BOGOTA/OSLO (Reuters) - Colombia’s government and Marxist rebels will start peace talks as planned on Wednesday in Oslo in a bid to end nearly half a century of conflict after logistical problems delayed departure of the delegates, Colombia’s government said.
President Juan Manuel Santos, facing criticism on security issues, has launched the latest attempt to negotiate a deal with the leftist Revolutionary Armed Forces of Colombia (FARC) guerrillas.
“We’re leaving now with hope, with moderate optimism.

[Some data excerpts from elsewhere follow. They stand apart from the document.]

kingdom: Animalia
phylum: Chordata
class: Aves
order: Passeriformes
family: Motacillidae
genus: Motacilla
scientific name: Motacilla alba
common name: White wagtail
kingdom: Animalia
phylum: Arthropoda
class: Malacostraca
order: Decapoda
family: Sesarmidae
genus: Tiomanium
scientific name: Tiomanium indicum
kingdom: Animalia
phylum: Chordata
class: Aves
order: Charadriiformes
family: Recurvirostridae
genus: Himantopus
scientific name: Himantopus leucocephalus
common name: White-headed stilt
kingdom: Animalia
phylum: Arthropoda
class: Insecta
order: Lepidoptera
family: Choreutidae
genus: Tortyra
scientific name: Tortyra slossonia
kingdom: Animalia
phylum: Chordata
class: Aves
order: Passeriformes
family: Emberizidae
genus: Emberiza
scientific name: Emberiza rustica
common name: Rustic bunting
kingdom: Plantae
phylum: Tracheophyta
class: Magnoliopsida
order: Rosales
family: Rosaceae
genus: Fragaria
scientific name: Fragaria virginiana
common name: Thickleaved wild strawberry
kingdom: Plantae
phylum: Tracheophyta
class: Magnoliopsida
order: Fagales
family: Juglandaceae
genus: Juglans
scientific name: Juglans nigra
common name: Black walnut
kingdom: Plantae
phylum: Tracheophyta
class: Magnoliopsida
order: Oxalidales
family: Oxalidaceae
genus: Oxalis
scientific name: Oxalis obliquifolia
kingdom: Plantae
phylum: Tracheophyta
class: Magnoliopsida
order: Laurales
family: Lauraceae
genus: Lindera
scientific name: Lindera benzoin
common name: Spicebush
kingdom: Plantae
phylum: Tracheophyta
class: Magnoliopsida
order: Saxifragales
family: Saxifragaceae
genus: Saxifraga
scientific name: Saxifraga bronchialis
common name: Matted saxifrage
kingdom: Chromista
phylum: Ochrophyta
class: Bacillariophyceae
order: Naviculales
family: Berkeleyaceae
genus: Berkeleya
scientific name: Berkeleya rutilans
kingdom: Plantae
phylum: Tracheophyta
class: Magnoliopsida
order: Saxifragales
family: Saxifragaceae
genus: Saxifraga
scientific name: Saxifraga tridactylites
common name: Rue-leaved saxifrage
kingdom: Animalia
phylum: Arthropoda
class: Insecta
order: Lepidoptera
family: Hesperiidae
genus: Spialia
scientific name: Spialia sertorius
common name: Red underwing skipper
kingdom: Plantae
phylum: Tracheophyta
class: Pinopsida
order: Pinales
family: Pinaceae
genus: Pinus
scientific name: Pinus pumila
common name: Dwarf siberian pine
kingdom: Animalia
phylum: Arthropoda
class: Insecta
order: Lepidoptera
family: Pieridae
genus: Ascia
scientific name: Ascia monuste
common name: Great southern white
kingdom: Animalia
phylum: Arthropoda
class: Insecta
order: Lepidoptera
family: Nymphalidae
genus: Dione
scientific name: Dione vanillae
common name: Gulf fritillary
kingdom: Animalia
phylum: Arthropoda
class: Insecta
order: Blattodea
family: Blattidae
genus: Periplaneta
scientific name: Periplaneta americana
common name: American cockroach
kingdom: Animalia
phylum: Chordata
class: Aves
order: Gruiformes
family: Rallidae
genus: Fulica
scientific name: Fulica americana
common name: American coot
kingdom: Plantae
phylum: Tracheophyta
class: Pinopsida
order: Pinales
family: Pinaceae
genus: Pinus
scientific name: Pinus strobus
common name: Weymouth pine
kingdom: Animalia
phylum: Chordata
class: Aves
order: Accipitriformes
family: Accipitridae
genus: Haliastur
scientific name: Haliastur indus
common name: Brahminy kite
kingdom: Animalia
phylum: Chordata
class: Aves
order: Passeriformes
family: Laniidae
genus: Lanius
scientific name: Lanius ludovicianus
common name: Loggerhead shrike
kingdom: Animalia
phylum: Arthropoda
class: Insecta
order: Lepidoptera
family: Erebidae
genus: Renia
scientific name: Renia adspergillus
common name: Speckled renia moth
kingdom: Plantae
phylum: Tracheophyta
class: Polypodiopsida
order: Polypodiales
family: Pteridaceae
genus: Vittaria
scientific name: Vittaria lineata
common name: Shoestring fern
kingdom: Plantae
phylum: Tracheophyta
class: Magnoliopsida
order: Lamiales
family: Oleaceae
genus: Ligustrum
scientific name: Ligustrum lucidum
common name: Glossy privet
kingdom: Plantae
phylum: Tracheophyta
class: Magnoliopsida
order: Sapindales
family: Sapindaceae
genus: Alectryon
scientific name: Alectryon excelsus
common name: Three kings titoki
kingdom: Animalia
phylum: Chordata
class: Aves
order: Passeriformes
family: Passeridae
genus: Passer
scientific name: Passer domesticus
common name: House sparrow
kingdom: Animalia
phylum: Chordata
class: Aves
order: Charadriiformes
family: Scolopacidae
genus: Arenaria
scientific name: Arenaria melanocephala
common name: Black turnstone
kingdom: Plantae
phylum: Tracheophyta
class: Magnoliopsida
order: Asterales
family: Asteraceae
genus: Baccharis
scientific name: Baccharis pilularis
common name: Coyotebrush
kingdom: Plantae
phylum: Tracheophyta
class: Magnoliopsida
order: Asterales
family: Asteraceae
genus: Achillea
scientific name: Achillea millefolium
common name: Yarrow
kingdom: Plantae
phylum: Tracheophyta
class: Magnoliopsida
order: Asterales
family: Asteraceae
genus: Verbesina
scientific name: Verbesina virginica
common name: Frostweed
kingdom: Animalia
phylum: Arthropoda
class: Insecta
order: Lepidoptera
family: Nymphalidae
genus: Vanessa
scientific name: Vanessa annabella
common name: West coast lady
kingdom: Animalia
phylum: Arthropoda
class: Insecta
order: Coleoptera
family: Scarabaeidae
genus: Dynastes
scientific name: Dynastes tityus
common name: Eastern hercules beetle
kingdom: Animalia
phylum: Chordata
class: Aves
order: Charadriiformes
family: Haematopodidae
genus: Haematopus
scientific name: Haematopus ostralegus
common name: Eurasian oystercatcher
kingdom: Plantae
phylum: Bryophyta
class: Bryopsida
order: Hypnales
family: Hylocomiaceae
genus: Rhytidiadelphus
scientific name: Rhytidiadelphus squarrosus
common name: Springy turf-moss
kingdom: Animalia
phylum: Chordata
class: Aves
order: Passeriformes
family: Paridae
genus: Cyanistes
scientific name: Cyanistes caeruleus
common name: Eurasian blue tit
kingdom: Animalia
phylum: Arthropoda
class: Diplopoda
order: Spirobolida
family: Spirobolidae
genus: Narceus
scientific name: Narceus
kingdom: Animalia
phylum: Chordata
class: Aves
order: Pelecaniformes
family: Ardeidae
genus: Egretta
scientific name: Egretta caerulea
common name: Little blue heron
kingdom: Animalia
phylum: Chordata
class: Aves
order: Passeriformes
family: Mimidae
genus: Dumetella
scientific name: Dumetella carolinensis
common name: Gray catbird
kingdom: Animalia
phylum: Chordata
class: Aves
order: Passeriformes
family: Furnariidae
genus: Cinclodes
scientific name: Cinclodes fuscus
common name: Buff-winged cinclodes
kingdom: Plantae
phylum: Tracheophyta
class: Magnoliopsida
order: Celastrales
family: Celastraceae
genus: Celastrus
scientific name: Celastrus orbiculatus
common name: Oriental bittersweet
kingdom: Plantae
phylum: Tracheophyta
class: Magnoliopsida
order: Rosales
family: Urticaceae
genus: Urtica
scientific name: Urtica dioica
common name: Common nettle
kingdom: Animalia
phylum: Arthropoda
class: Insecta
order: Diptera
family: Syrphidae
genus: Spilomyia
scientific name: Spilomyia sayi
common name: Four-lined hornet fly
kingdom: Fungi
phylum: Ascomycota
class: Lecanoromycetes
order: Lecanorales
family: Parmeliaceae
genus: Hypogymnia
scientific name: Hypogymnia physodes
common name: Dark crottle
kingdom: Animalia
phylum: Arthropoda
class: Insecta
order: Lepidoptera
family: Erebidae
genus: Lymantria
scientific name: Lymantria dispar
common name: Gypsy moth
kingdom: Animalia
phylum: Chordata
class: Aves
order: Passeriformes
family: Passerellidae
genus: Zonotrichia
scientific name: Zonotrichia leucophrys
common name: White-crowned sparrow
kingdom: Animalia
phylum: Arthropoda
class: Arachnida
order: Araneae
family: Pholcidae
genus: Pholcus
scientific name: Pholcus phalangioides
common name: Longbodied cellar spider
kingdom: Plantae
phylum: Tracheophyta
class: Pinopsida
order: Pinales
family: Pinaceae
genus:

We don’t believe in false expectations,” said Humberto de la Calle, head of the government’s negotiating team, before boarding a plane at a military airport in Bogota with the rest of the team.
“We do believe that there are structural elements that give hope and the idea that we will bring good news to Colombia.”
The two sides agreed in August to begin negotiations in Oslo in the first two weeks of October before moving to Cuba for the substantive part of their talks - the latest attempt after several failed peace negotiations since the 1980s.
It was not immediately clear whether the FARC delegation had left for Norway. The parties had been expected to arrive in Oslo last weekend for preliminary meetings, but their departures were delayed by heavy rains in Colombia and other problems.
De la Calle, a former vice president, said the negotiating teams would meet behind closed doors on Wednesday to work out logistics for the official installation and a press conference on Thursday.
The two parties would move to Havana “very soon” after meeting in Oslo, he said without elaborating.
He asked the press for patience and discretion and said information would be provided only through official statements.
FARC leaders have said there were delays in lifting arrest warrants for some delegates. News reports in Colombia indicated a conflict about the composition of the FARC delegation, particularly the inclusion of Dutch national Tanja Nijmeijer.
A spokesman for Interpol said Colombia had asked for the lifting of so-called “red notices,” much like arrest warrants, on several FARC members.
Colombia controls only its own notices, and there is a “red notice” filed by the United States for Nijmeijer, alias Alexandra, which has not been lifted, the spokesman said.
In a statement published on Monday, the FARC insisted it had the right to select delegation members, and said Nijmeijer would take part. It is believed she would take part in the Cuban leg of the talks.
While security has improved since a U.S.-backed offensive against FARC rebels and drug barons began a decade ago, the security forces have been unable to land a decisive blow. That has left Santos vulnerable ahead of elections in 2014.
Negotiations in Oslo are expected to focus on laying the groundwork for the later discussions in Cuba, which would focus mainly on land, drugs and political participation issues.
Norway and Cuba have agreed to act as guarantors at the talks while representatives from Venezuela and Chile will also be present.